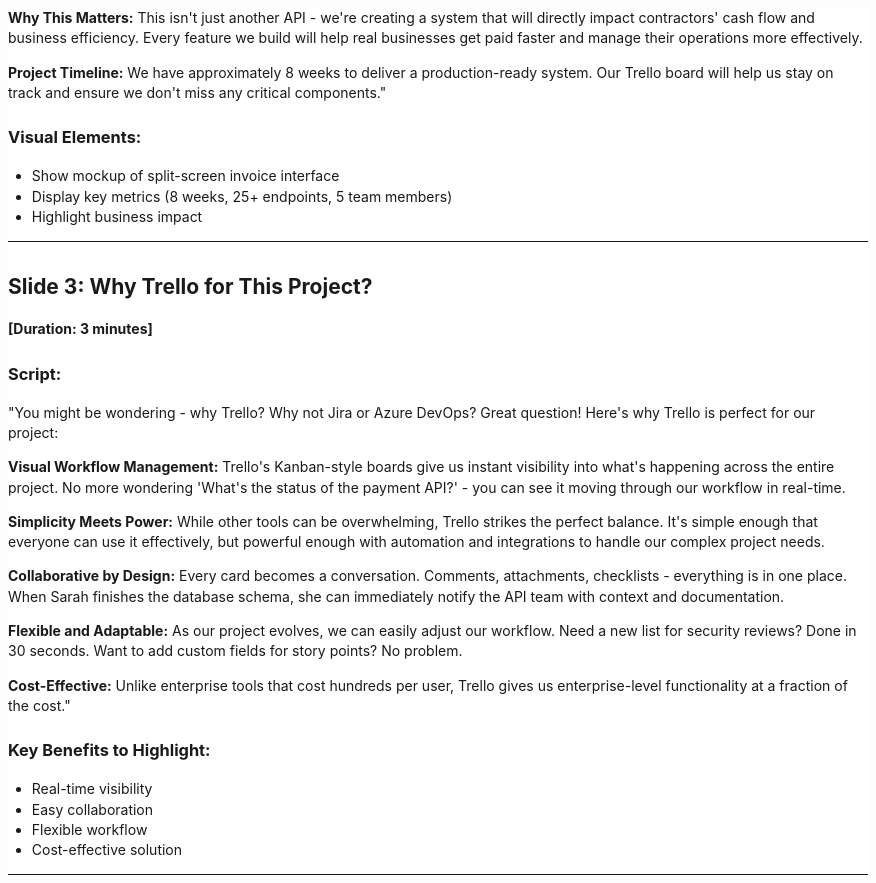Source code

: **Why This Matters:**
This isn't just another API - we're creating a system that will directly impact contractors' cash flow and business efficiency. Every feature we build will help real businesses get paid faster and manage their operations more effectively.

**Project Timeline:**
We have approximately 8 weeks to deliver a production-ready system. Our Trello board will help us stay on track and ensure we don't miss any critical components."

### Visual Elements:
- Show mockup of split-screen invoice interface
- Display key metrics (8 weeks, 25+ endpoints, 5 team members)
- Highlight business impact

---

## Slide 3: Why Trello for This Project?
**[Duration: 3 minutes]**

### Script:
"You might be wondering - why Trello? Why not Jira or Azure DevOps? Great question! Here's why Trello is perfect for our project:

**Visual Workflow Management:**
Trello's Kanban-style boards give us instant visibility into what's happening across the entire project. No more wondering 'What's the status of the payment API?' - you can see it moving through our workflow in real-time.

**Simplicity Meets Power:**
While other tools can be overwhelming, Trello strikes the perfect balance. It's simple enough that everyone can use it effectively, but powerful enough with automation and integrations to handle our complex project needs.

**Collaborative by Design:**
Every card becomes a conversation. Comments, attachments, checklists - everything is in one place. When Sarah finishes the database schema, she can immediately notify the API team with context and documentation.

**Flexible and Adaptable:**
As our project evolves, we can easily adjust our workflow. Need a new list for security reviews? Done in 30 seconds. Want to add custom fields for story points? No problem.

**Cost-Effective:**
Unlike enterprise tools that cost hundreds per user, Trello gives us enterprise-level functionality at a fraction of the cost."

### Key Benefits to Highlight:
- Real-time visibility
- Easy collaboration
- Flexible workflow
- Cost-effective solution

---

-----

=== Exercise ===
List each line of the material above that contains the word "weeks", copying those lines in full. Case counts, so only that exact form qualifies.

=== Task answer ===
We have approximately 8 weeks to deliver a production-ready system. Our Trello board will help us stay on track and ensure we don't miss any critical components."
- Display key metrics (8 weeks, 25+ endpoints, 5 team members)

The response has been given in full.